I’ve just started knitting a Joey pouch to fit a small kangaroo rescued from the Australian fires. There’s an international group on Facebook co-ordinating the making of pouches, nests, beds, baskets, bird jumpers, bat wraps, koala mittens and hanging bags and there’s a local group too for the Swansea area. I’m knitting this with some spare pure wool (DK in the UK, 8 ply in Australia) and a set of 4mm knitting needles. There’s a list of instructions in the Files section on Animal Rescue Craft Guild Facebook page for knitting, crochet and sewing. If you have a few hours to spare, maybe you’d like to make one.

 

knitting for wildlife header

Ready To Print

3 Jan

cut

I finished cutting a Mari Lwyd skull into my vinyl block. I’ll print it this weekend, using Japanese Hosho paper and Caligo Cranfield ‘Safe Wash‘ relief printing ink, with maybe a hint of chine collé.  I was going to do two skulls but I think the one at the back would make it too crowded so I haven’t cut it.

 

The Mari Lwyd (Grey Mare) is a manifestation of the ancient Celtic horse goddess, Epona – or Rhiannon in Wales, and might even be linked to the earliest cave paintings of shamen in their animal masks. She makes her appearance in the Welsh tradition during Hen Galan, or the ‘old’ New Year based on the Julian rather than the Gregorian calendar which is usually celebrated around the 13th of January.

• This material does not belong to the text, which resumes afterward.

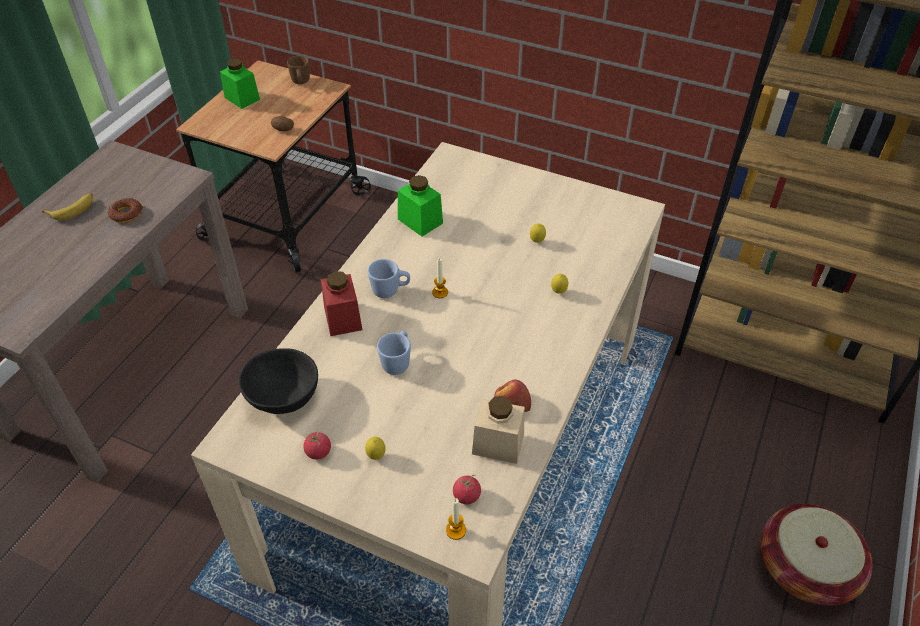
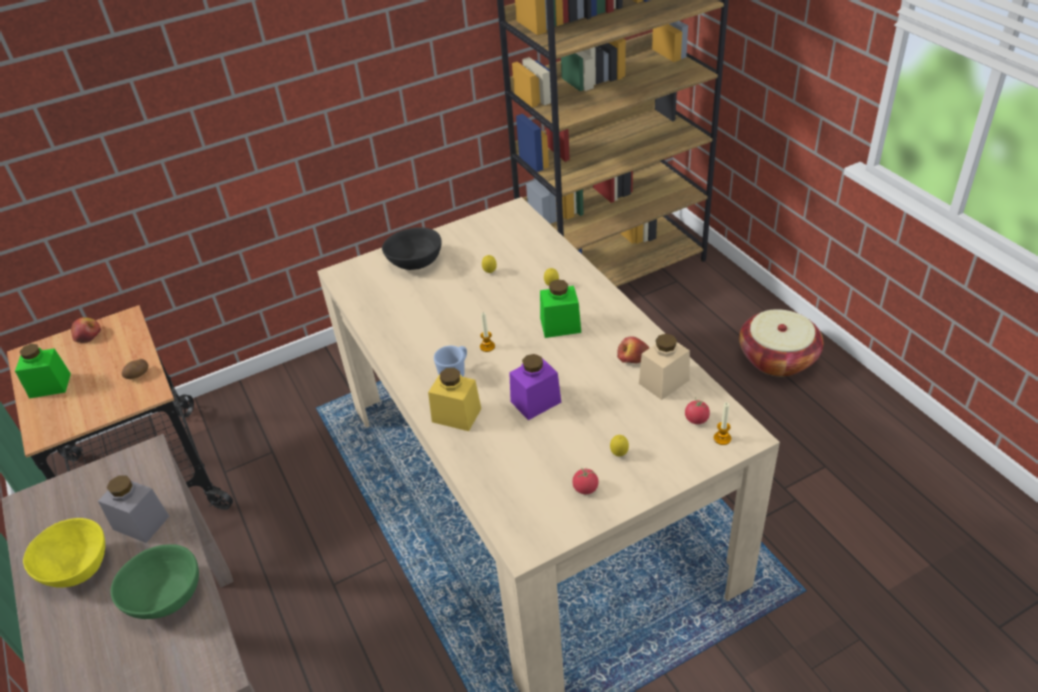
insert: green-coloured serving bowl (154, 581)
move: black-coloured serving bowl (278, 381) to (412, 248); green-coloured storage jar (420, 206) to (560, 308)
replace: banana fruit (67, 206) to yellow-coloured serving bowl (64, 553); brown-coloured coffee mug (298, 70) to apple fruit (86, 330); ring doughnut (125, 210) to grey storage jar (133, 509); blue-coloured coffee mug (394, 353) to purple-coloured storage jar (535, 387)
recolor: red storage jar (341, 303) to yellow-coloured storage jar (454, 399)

You can order your own Mari Lwyd, a flat pack horse skull kit designed by David Pitt here….

A Flat Pack Mari Lwyd

2 Jan

Mari Lwyd 2020

Mari Lwyd time will soon be here and I’ve been doing a little lino cut to make some cards to celebrate. She’s a manifestation of the ancient Celtic horse goddess, Epona – or Rhiannon in Wales, and might even be linked to the earliest cave paintings of shamen in their animal masks. She makes her appearance in the Welsh tradition during Hen Galan, or the ‘old’ New Year based on the Julian rather than the Gregorian calendar which is usually celebrated around the 13th of January.

 

flat pack

A flat-pack Mari Lwyd kit designed by David Pitt and sold by ‘trac’

Horse skulls are a bit hard to come by these days, but if you want your own Mari Lwyd, you can order a flat pack horse skull kit here….

Breakfast With Dippy

1 Dec

dippy 1

Went on a family trip to Cardiff today with Husb and two younger relatives, to see Dippy the Diplodocus who is touring the UK. The National Museum in Cardiff had laid on a breakfast viewing, with sausage baps, warm cinammon rolls and squidgy dino-themed cookies. It was grand. We were all excited to see the legendary Dippy and I had to have a scribble, from behind with some severe foreshortening. Lovely stuff.

dippy 2

Dippy is huge! He will be staying in Cardiff at the National Museum until the end of January and it’s free to go and see him.

The Debut Of Musical Scribblefish

19 Nov

A blog I wrote for the FIRE Lab (Freshwater Interdisciplinary Research and Evaluation Laboratory) about our new public art engagement activity – it was fun, fishy – and mucky!

SAD 3

Please click on the link below ….

The Debut Of Musical Scribblefish

City Centre Thug

7 Nov

city centre thug

 

This image has had quite a lengthy journey. I did the original drawing (below) of a seagull, or city centre thug around these parts, at Swansea Museum weeks ago, working with Edinburgh-based printmaker Kelly Stewart, sketching antique taxidermy birds and bugs from the Museum collections.

 

 

Then I created a transparency to transfer the drawing onto a photosensitised screen. When it was exposed, developed and dried I tried out a load of trial prints onto cheap newsprint paper, using Daler Rowney System 3 acrylic paint, black with a hint of purple, and some printmaking medium.

And finally I printed an edition of 6 onto Fabriano Rosapina paper (285gsm) with one Artist Proof and one leftover, which is a reject. Fabriano paper comes from the Italian town of Fabriano which has been a centre for papermaking for nearly eight hundred years.